UPDATE 07/10/13: Tone Deaf originally reported that the River Rock Music Festival had been cancelled as a result of pressure from Somerset Regional Council. Since the publication of the story, the festival’s promoters – River Rock Music – have reached out to say that the event has not been cancelled and that they are currently in negotiations with local council to green light the event.

Mario Tedeschi of Rockden Promotions tells Tone Deaf that the event was never under legal threat by Somerset Regional Council, and that the original Gatton Star article reporting as much was factually inaccurate.
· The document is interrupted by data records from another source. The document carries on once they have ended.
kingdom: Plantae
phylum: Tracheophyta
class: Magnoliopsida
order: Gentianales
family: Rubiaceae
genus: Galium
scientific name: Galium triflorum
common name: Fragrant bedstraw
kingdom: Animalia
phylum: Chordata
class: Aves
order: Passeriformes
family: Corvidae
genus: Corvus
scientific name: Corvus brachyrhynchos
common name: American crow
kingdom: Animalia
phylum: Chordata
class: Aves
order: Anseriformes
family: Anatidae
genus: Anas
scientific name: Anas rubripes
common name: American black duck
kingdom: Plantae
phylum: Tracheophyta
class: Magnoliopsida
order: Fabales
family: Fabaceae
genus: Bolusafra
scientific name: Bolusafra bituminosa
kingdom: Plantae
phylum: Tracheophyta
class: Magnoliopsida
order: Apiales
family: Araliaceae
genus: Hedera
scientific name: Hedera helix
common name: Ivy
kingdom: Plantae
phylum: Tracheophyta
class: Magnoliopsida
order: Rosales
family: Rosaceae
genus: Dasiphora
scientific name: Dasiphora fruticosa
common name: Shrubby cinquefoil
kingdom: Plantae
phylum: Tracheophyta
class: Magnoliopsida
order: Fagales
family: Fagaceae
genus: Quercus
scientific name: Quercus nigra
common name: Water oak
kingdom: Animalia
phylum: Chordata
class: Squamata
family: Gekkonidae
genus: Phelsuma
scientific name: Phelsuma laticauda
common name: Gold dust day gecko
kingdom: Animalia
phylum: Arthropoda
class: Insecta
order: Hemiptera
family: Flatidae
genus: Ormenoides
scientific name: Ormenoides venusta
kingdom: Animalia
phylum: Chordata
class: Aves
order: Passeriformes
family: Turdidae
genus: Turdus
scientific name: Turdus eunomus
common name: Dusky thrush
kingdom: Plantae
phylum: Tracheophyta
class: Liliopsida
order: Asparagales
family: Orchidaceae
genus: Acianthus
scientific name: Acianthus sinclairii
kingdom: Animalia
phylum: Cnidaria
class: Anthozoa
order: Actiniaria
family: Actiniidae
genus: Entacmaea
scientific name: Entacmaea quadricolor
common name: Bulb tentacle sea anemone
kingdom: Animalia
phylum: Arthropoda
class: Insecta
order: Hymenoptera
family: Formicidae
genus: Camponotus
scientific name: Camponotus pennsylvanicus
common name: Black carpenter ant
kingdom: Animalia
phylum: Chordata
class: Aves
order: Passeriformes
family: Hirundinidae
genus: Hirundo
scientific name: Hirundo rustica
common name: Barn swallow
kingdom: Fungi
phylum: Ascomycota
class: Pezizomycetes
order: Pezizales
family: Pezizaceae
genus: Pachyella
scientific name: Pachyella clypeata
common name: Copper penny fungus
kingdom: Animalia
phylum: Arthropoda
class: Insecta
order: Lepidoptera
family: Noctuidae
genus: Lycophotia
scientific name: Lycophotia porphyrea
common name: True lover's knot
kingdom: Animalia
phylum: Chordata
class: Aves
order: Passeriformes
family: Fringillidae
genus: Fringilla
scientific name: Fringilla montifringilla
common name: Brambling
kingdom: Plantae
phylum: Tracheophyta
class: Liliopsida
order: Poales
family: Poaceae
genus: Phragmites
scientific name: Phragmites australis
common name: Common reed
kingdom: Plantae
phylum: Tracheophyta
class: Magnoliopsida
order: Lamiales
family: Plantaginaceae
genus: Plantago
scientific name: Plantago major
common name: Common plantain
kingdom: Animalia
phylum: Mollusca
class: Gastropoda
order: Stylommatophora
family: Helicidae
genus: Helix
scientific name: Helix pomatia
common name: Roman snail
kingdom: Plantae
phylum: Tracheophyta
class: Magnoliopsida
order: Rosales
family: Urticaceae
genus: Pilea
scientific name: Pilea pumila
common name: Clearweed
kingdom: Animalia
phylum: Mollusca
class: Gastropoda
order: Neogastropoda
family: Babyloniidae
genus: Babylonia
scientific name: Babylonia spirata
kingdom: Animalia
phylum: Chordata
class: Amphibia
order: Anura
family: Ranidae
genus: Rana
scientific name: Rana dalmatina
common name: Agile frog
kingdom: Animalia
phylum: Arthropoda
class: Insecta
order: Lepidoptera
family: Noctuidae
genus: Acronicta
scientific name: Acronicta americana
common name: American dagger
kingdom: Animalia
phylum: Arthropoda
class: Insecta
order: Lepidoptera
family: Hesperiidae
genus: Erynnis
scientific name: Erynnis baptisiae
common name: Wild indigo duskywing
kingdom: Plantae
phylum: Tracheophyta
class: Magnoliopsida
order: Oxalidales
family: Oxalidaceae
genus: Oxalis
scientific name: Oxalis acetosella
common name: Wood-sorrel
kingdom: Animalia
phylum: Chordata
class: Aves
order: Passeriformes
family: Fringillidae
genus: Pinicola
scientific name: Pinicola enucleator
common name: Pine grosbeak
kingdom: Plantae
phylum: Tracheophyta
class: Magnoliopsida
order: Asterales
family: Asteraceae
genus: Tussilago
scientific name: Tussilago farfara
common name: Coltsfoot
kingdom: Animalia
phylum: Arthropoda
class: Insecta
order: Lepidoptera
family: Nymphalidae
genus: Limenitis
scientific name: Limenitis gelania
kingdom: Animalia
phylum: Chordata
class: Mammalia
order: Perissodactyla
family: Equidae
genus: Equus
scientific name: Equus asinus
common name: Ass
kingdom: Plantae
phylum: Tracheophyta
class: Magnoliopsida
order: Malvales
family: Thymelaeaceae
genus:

With a follow-up report from the regional paper noting that local council had done a “backflip” on their original ruling over safety concerns with River Rock.

Original Story: A regional music festival has been cancelled just five weeks from its official kick-off because local council are not satisfied by organisers’ safety precautions and organisation.

The River Rock Music Festival was to take place on Saturday 9th November in Toogoolawah, in rural Queensland, but after Somerset Regional Council threatened to take legal action to stop it from going ahead due to safety concerns and non-compliance with local laws, the event has had the plug pulled, as the Gatton Star reports.

Festival organisers Rockden Promotions were to present River Rock Music at a 32-hectare site at Dead Horse Lane, with an expected attendance of 5,000 heading to the rural festival to catch the 24-strong lineup, including an AC/DC tribute band, Black Label Australia (featuring Rose Tattoo frontman Angry Anderson), Shinobi, and more.

However, Somerset Regional Council unanimously voted against the festival going ahead, launching legal action against the Queensland-based promoters from hosting the event, claiming Rockden failed to make requisite arrangements to meet public safety requirements.

Somerset mayor Graeme Lehmann says Toogoolwah Police and Queensland Ambulance Service had both advised Council that River Rock Music attendees would be at extremely high risk due to lack of planning and notification to emergency services at the festival site and accompanying camping grounds. “It was to bring something to Toogoolawah and to put them on the map… I’ve bent over backwards and did everything and they reject it.”

“Council is not prepared to give the green light to an event that carries a high degree of risk to those who attend,” argued Cr Lehmann. “Council’s engineers consider Dead Horse Lane is not adequate for the anticipated level of traffic likely to be generated by the event and note that no traffic management plan has been provided.”

Cr Lehmann added that: “The event would be better suited to be held on another date next year, when all the necessary planning has been conducted.”

The Somerset Mayor added that Rockden Promotions had not provided public liability insurance details for the event, while Council had additional concerns about the suitability of the Dead Horse Lane site from a “noise, dust, and traffic movements perspective.”

Mario Tedeschi of Rockden Promotions however, is shocked by the Council’s objections, saying the festival had done everything it could to satisfy council requirements while noting River Rock Music Festival took crowd safety as a high priority .

“It was to bring something to Toogoolawah and to put them on the map,” Mr Tedeschi said of the event. “I’ve bent over backwards and did everything and they reject it,” he added of the Council’s ruling, noting he’d alerted them of festival plans as far back as May.

“I got stuffed around for three months… That’s their loss and I’ll take it elsewhere then,” adds Mr Tedeschi.

It’s not the first time that the actions of local council have impeded a music festival (and certainly not the last). More recently, Tasmania’s Breath of Life festival lost out on $20,000 in sponsorship money from local council, potentially forcing organisers to relocate the event away from its traditional Launceston home while putting its local bands stage at risk.